Киттельман: Я еще раз сформулирую вопрос. Когда вводится понятие «концептуализм», возникает впечатление, будто именно в контексте группы решено следовать определенной концепции или по крайней мере стремиться к определенной цели. К какой?

 

Захаров: Скажу сразу - общей выработанной концепции и тем более какой-либо цели нет. Но есть общие понятия и термины. Например: дистанция, скольжение, отстранение, архив, пустое место и пустое действие, исчезновение, уход, колобок и многие другие, которые вошли в книгу, составленную в 1999 году Андреем Монастырским, Термины Московской концептуальной школы. То есть разработана достаточно глубоко сетка общих языковых интересов, отражающих проблемные вопросы современной культуры, а не только современного искусства. Можно также сказать, что интересы московского концептуализма всегда лежат за пределами или на границе социокультурного временнoго континуума. К сожалению, эта важная книга Монастырского, как и многое другое, еще не переведена ни на один язык.

 

Киттельман: Когда смотришь на работы художников этого круга или тех, кто к нему так или иначе относился, то все-таки возникает впечатление, что формирование художественного творчества было связано не только с чисто художественным аспектом, но оно имеет также социально-политический контекст.

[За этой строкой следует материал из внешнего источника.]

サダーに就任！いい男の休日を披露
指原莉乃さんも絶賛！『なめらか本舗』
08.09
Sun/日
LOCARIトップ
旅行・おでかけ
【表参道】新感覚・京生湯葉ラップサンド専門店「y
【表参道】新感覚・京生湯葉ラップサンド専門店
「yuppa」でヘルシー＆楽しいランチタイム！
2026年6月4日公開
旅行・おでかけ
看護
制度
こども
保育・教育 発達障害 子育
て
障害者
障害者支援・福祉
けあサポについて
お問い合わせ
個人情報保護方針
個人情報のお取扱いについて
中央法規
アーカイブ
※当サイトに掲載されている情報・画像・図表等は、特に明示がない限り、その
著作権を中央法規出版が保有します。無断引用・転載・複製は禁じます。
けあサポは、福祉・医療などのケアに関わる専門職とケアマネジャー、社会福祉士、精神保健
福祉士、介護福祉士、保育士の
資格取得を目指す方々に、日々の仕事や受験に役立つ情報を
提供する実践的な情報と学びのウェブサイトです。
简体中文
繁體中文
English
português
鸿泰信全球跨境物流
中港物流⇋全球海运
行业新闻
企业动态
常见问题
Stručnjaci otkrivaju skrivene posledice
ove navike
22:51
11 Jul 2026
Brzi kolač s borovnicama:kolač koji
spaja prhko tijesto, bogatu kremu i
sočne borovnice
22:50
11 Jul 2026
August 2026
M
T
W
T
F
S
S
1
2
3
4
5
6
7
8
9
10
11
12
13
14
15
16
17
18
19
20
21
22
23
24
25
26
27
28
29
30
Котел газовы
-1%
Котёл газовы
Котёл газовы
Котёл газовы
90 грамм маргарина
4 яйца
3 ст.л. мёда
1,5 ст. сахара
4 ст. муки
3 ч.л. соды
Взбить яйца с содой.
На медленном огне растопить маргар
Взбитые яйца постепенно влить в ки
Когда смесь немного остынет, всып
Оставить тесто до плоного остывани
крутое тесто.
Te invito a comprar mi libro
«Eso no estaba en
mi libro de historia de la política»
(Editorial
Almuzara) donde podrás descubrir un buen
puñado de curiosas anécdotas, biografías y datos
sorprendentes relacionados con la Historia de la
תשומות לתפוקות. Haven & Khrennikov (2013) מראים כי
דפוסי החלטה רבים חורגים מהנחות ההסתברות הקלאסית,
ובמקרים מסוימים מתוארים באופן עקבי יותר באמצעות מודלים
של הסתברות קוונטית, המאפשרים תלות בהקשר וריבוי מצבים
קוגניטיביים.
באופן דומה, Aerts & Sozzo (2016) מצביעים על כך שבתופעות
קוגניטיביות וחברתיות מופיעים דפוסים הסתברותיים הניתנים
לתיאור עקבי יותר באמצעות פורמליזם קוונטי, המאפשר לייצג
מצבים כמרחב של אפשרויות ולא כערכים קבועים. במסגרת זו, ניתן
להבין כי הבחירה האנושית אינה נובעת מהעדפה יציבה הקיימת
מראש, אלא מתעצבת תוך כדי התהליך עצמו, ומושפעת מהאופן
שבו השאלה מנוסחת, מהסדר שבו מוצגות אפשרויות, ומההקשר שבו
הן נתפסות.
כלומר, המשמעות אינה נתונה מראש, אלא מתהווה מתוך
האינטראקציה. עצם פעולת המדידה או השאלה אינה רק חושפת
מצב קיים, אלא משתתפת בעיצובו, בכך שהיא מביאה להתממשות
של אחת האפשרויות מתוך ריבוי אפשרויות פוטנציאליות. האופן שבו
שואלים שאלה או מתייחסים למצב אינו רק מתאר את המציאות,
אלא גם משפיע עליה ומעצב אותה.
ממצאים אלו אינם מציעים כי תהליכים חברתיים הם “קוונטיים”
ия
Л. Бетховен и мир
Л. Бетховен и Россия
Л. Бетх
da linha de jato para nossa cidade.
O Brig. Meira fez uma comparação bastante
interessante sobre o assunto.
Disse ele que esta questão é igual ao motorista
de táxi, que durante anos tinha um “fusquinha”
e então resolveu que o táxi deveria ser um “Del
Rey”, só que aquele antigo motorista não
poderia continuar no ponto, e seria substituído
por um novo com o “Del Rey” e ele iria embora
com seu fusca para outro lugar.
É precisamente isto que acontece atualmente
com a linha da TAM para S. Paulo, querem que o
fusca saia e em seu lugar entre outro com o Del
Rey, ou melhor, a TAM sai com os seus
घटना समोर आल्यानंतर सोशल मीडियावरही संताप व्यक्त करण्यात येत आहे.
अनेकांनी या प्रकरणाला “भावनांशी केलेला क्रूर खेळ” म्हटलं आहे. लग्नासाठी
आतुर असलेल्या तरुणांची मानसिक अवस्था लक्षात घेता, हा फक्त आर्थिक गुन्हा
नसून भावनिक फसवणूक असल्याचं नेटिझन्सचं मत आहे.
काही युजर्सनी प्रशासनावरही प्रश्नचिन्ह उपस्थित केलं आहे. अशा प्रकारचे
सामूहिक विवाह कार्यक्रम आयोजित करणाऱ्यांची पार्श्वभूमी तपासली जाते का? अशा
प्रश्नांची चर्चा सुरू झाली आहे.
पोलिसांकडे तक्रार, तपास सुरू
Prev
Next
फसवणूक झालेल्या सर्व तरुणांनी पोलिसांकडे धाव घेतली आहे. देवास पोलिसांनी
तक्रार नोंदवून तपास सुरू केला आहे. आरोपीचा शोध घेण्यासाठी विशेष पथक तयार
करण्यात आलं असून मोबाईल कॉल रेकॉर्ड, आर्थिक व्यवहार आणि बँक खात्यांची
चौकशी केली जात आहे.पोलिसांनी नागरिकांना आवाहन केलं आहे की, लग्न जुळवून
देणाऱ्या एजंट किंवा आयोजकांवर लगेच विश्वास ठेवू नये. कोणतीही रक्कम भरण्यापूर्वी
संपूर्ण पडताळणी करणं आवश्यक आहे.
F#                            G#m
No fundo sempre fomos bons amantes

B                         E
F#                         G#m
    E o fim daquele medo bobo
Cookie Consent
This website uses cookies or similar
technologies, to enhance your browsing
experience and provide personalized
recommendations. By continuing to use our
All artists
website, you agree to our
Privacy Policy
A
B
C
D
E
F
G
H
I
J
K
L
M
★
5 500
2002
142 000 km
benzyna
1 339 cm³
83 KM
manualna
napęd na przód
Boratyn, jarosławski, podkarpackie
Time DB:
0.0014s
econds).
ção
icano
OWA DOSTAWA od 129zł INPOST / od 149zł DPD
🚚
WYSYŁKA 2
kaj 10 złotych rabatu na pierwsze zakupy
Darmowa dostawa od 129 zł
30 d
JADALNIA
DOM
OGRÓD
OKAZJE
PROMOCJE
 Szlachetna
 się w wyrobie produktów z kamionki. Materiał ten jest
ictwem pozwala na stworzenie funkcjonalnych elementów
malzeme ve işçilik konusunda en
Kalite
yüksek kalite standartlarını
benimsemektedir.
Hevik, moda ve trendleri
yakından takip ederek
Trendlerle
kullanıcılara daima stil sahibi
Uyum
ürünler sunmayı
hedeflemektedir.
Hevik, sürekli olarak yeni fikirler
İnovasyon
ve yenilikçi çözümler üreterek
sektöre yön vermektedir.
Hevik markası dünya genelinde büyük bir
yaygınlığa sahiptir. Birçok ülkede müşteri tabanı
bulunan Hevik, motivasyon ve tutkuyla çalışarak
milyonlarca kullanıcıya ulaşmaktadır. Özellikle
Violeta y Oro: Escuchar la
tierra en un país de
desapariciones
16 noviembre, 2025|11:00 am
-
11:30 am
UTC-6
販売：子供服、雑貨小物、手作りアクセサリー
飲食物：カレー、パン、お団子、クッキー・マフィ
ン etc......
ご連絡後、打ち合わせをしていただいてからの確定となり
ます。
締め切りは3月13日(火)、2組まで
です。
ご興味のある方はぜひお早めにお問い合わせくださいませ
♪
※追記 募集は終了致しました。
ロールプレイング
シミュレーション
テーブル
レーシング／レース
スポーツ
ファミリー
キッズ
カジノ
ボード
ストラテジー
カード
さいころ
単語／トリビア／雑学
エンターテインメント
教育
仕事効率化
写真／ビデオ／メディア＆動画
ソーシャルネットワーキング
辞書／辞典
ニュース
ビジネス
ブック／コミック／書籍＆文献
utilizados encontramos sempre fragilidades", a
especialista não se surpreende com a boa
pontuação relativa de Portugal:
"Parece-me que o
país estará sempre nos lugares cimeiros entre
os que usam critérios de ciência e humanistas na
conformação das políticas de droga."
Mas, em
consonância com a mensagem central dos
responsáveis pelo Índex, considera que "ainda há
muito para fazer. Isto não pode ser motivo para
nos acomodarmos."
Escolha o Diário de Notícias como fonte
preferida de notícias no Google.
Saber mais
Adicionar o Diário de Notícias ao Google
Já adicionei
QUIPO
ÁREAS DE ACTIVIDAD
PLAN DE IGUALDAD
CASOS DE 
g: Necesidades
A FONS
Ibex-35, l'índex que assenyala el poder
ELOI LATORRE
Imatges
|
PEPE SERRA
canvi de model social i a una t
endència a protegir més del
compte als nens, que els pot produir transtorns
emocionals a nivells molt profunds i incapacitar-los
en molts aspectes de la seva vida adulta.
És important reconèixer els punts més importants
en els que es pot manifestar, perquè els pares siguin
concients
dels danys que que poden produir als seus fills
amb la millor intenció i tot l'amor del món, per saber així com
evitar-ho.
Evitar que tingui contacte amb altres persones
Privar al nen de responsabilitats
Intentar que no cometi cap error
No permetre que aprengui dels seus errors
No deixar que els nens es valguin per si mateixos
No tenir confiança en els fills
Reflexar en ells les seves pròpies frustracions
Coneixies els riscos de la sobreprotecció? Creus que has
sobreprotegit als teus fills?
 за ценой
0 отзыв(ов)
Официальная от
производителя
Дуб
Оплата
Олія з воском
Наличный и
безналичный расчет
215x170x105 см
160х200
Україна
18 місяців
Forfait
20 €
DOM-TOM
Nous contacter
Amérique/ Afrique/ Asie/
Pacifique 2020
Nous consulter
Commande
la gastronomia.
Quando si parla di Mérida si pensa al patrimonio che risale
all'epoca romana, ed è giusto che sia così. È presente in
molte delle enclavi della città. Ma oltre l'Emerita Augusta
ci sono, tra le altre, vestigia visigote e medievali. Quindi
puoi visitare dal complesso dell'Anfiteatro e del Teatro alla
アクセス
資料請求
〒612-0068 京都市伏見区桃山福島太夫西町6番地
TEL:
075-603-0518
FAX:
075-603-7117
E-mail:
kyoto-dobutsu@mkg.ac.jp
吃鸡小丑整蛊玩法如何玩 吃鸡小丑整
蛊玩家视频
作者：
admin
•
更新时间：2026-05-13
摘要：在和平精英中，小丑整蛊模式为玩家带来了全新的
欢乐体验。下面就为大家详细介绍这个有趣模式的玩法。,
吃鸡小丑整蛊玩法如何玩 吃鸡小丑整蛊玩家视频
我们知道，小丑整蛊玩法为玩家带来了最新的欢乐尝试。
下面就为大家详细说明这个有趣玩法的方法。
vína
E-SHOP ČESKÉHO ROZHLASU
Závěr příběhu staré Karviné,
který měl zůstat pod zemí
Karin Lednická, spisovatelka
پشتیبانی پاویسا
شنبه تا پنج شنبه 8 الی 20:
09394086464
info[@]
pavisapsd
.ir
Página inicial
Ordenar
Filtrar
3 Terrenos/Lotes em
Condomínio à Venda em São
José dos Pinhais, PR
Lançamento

Культура, о которой ты говоришь, или искусство должны возникнуть в определенном социальном контексте. Какой мне представлять себе художественную сцену в Москве того времени, в самом начале?

 

Захаров: Парадоксально, но даже учитывая, что советская тоталитарная система применяла прессинг, в самом кругу не ставился акцент на конфронтацию с ней. Советская система конфронтировала с нами, а не мы с ней. Никто не стремился быть диссидентом, но не потому, что закрывал глаза на происходящее вокруг, а потому, что интересы были иные - общекультурные. По сути, не многие использовали навязываемый коммунистический язык. Комар и Меламид однажды (в 1972 году) перевернули этот язык, превратив его в художественное направление соц-арта.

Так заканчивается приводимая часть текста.